__Task to complete__
Convert the rows below into a Markdown table with the columns No. and Line, numbering each row and leaving out blank lines. Begin at the row that contains "pose: elev=307.6 azim=87.3" and stop after the last row.

** BEGIN **

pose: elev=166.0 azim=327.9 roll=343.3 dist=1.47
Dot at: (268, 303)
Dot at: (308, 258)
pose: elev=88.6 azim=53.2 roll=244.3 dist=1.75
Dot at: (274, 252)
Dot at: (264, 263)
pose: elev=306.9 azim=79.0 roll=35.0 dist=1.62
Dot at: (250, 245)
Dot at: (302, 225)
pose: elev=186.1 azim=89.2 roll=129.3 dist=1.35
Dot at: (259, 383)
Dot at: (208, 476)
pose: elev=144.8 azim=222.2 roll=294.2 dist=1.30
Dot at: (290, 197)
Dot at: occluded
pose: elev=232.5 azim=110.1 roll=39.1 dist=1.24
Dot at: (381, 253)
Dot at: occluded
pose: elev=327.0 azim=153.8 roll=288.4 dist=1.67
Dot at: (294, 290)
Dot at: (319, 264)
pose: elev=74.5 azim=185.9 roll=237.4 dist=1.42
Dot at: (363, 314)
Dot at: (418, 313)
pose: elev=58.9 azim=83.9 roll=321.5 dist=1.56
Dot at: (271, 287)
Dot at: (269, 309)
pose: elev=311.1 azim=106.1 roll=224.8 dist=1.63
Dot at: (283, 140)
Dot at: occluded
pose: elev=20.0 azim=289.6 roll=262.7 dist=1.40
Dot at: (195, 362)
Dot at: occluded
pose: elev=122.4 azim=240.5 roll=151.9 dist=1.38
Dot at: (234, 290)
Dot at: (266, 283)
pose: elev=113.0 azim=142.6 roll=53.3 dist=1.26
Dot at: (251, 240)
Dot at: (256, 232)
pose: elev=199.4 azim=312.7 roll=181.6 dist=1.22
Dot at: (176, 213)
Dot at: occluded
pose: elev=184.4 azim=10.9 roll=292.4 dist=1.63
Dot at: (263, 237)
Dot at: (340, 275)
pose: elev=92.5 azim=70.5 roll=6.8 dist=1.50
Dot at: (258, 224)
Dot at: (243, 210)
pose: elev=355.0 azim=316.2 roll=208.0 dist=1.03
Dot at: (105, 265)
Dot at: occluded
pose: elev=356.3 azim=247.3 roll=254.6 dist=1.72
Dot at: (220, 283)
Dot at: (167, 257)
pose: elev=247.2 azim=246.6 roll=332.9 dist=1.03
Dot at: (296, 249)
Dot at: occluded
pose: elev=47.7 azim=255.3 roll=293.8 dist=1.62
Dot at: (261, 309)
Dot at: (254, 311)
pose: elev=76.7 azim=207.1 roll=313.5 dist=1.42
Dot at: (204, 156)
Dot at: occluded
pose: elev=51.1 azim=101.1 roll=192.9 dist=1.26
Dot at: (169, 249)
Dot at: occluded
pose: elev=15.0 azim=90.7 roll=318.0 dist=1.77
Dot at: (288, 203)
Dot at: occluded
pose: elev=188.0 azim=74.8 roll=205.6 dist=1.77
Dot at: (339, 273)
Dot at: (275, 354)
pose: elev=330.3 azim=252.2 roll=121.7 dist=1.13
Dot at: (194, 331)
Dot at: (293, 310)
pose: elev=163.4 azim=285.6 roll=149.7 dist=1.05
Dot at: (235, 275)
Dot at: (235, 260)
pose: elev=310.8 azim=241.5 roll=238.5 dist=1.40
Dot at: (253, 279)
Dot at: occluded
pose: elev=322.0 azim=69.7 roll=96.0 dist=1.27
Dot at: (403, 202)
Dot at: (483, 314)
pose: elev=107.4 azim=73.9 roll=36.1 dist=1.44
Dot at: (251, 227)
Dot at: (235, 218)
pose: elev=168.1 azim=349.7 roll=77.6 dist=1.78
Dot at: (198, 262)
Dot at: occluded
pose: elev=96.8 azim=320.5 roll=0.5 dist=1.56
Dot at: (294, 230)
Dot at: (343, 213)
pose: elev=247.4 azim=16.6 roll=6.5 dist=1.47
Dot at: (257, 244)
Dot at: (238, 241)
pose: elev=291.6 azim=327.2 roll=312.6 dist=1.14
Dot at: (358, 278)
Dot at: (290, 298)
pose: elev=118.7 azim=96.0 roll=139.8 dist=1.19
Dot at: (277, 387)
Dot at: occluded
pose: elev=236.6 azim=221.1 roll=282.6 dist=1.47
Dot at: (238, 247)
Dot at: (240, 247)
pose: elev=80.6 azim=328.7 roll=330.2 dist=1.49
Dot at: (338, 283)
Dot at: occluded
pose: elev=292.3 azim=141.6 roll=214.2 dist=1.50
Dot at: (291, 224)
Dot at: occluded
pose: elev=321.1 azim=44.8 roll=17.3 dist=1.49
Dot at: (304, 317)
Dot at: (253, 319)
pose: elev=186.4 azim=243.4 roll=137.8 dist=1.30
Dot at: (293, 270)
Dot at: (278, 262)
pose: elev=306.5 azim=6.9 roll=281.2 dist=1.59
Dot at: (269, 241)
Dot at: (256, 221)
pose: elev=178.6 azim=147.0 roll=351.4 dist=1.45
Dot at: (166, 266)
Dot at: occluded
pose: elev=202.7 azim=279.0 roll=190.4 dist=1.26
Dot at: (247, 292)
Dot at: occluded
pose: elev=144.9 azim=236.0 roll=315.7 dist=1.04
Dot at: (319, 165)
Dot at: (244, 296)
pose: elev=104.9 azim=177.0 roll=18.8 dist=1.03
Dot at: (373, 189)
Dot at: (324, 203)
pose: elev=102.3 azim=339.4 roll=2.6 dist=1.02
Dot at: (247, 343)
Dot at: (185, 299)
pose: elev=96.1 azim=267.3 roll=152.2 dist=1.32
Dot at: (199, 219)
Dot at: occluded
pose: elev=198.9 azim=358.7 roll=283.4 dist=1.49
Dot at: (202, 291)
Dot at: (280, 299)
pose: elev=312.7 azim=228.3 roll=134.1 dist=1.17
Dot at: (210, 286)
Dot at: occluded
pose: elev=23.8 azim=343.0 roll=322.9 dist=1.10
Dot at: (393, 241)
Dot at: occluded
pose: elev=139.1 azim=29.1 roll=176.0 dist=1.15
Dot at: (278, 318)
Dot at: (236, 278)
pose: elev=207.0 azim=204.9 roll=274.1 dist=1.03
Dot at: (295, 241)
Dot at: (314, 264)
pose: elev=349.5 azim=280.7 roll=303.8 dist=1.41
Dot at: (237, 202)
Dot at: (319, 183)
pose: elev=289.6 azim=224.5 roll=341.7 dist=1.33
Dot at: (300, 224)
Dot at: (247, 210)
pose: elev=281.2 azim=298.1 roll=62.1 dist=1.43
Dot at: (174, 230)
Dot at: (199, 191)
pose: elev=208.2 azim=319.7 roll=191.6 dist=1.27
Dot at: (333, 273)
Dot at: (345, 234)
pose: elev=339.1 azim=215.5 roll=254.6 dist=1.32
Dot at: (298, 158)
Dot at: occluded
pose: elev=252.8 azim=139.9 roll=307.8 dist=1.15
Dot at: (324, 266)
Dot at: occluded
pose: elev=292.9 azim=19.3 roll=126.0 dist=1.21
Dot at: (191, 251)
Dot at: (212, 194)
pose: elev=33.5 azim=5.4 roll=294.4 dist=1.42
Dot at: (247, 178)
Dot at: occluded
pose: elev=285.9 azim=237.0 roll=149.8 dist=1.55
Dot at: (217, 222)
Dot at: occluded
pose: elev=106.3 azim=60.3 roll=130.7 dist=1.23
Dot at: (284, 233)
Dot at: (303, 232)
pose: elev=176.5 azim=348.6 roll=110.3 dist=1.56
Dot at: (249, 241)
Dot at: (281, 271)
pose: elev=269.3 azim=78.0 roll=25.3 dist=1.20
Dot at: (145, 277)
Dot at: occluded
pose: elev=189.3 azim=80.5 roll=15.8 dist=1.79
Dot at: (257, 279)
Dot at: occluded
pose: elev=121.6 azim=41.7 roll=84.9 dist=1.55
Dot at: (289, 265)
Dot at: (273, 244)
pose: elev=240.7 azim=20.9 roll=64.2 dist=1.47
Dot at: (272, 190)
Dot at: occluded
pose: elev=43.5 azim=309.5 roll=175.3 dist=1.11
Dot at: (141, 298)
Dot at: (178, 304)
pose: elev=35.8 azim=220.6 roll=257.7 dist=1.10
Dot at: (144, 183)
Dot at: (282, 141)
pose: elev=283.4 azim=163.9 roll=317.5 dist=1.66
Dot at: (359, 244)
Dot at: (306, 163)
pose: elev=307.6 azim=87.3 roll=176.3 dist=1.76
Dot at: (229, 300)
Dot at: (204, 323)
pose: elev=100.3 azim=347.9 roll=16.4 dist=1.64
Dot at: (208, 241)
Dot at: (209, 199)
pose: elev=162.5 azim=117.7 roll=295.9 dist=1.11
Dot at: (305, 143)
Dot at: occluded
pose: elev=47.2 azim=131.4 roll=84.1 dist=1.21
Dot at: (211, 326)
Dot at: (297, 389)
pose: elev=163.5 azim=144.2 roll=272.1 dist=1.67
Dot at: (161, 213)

** END **

__Solved exercise__
| No. | Line |
|---|---|
| 1 | pose: elev=307.6 azim=87.3 roll=176.3 dist=1.76 |
| 2 | Dot at: (229, 300) |
| 3 | Dot at: (204, 323) |
| 4 | pose: elev=100.3 azim=347.9 roll=16.4 dist=1.64 |
| 5 | Dot at: (208, 241) |
| 6 | Dot at: (209, 199) |
| 7 | pose: elev=162.5 azim=117.7 roll=295.9 dist=1.11 |
| 8 | Dot at: (305, 143) |
| 9 | Dot at: occluded |
| 10 | pose: elev=47.2 azim=131.4 roll=84.1 dist=1.21 |
| 11 | Dot at: (211, 326) |
| 12 | Dot at: (297, 389) |
| 13 | pose: elev=163.5 azim=144.2 roll=272.1 dist=1.67 |
| 14 | Dot at: (161, 213) |